CÓMO PERDER EL MIEDO A LA INCERTIDUMBRE Y APROVECHARLA

Lic. Miguel Espeche

dibujo_lowLa intención está. Aquello de que “hasta que la muerte los separe” es dicho desde el corazón por una enorme mayoría de parejas que toman la decisión de casarse.

Ocurre, sin embargo, que a nadie se le escapa que la posibilidad de una futura separación es real. Nadie tiene, sabemos bien, el futuro comprado.

Frente a la realidad de que la incertidumbre es parte de la vida, sin embargo vemos que el compromiso de apuntar a una unión perdurable es real y genuino en una gran mayoría. La certeza está en la actitud, no en el resultado, pero la vida es eso: actitudes, deseos llevados a cabo con honestidad del corazón, sabiendo, sin embargo, que hay variables que se pueden escapar y el destino está abierto siempre.

Lo antedicho puede parecer “mala onda”. Sin embargo, la noción de que al futuro se lo va haciendo día a día y no se lo compra a través de una ceremonia, por maravillosa que ésta sea, puede ser un tónico para la pareja y no un “bajón” agorero que opaque la ilusión del “forever” anhelado.

Tanto es así que la madurez está en reconocer lo incierto del futuro, para no dormirse en ilusiones infantiles que no distinguen intención firme y comprometida, de lo que es intencionalidad pueril.
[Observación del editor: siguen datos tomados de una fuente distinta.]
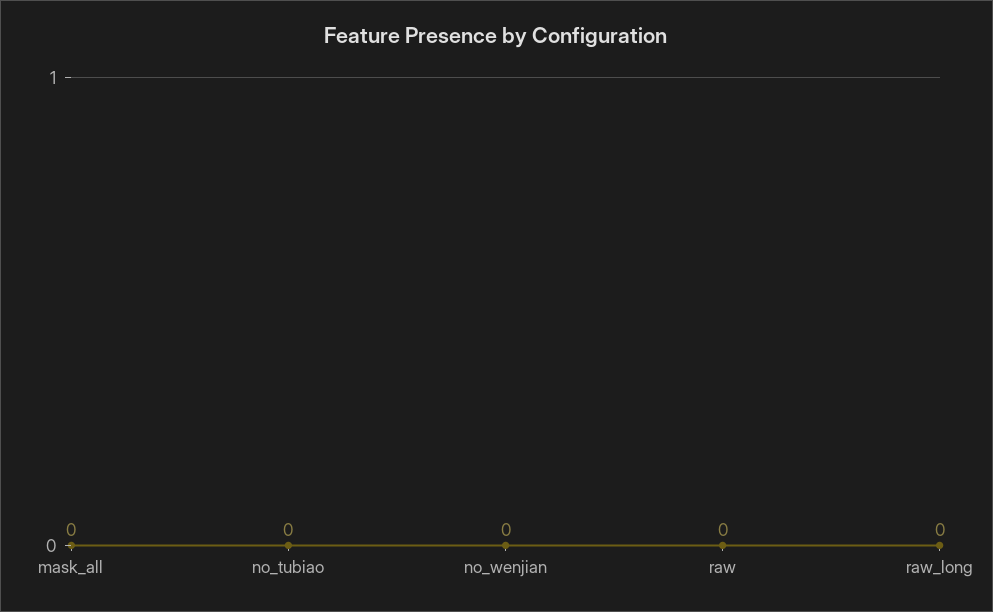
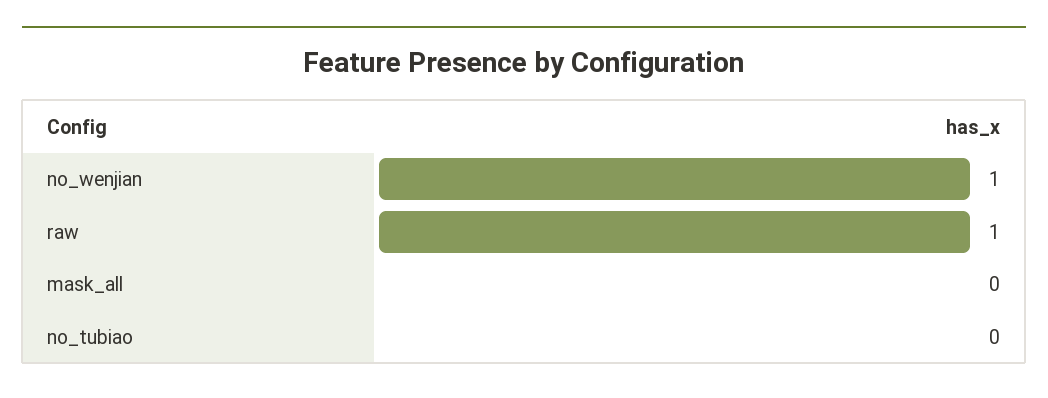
  {
    "mask_all": 0,
    "no_tubiao": 0,
-   "no_wenjian": 0,
+   "no_wenjian": 1,
-   "raw": 0,
+   "raw": 1
-   "raw_long": 0
  }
Es que, por otro lado, también es infantil pretender un mundo sin frustraciones ni defectos, pretensión que para muchos especialistas es una clave para comprender el porqué de tantas separaciones, muchas de ellas derivadas de una noción de “bienestar” parecida más a la de aquella pachorra amniótica vivida en la panza de la mamá, que a lo que corresponde a adultos que, por jóvenes que sean, sabrán de dificultades y desiertos, además de lo lindo que sin dudas va a ocurrir en sus vidas. Son esas dificultades las que pondrán a prueba la madurez y, a la vez, ayudarán a que los protagonistas conozcan fortalezas antes desconocidas.

Es sabido que el primer año es difícil. Lo es para la pareja en lo que a vínculo respecta, pero, también, lo es por lo que le pasa a los miembros de la misma al verse a sí mismos en un “ecosistema” tan diferente, en el que se encuentran todo el tiempo en paisajes que se parecen poco a los de la casa de los padres o al silencioso departamento de soltero/a en el que el sonido de los propios pasos era solamente escuchado por el dueño de casa, sin que hubiera testigos a la vista.

A su vez, hay una idea falsa de lo que es la adultez y la responsabilidad. En ese sentido nada más elocuente que el testimonio de una joven colegiala que decía días atrás: “no quiero crecer, cuando sos grande, se te acaba la vida”. Esta frase es muy común y de hecho obra en la mente de muchos jóvenes recién casados que, al ver asomar los primeros problemas, ven con pánico que se corrobora aquello de que al terminarse la soltería, se acabó el placer de la vida misma. Esta muy errónea idea debilita los temperamentos a la hora de abordar los desencuentros, los que son vistos como tragedias y no como lo que son: problemas que siempre, pero siempre, aparecerán porque son parte de la condición humana y, por otra parte, no son, ni remotamente, signo de que la vida no ofrecerá goces y entusiasmos, sólo les cambia un poco la música de fondo y, algo, la escenografía.

La posible finitud de las cosas, cuando es vista sin miedo, intensifica la percepción de lo que nos rodea y hace que se valore más lo que se tiene. El miedo es el problema, no la incertidumbre. Confiar no es dejar de ver que no tenemos el futuro atado a nuestras ilusiones, sino que es mirar el horizonte sin temer, sabiendo que podrán aparecer problemas, pero, sin dudas, junto con esos problemas aparecerán los recursos para afrontarlos de la mejor manera.

(*) Licenciado en Psicología y especialista en Vínculos Familiares. Ejerce como psicólogo clínico y realiza conferencias y talleres vinculados a temas diversos. Desde el año 1998 es Coordinador General del Programa de Salud Mental Barrial del Hospital Pirovano.

Escribió el libro Penas de Amor, casos reales y actitudes frente al dolor emocional, y acaba de publicar el libro Criar sin Miedo.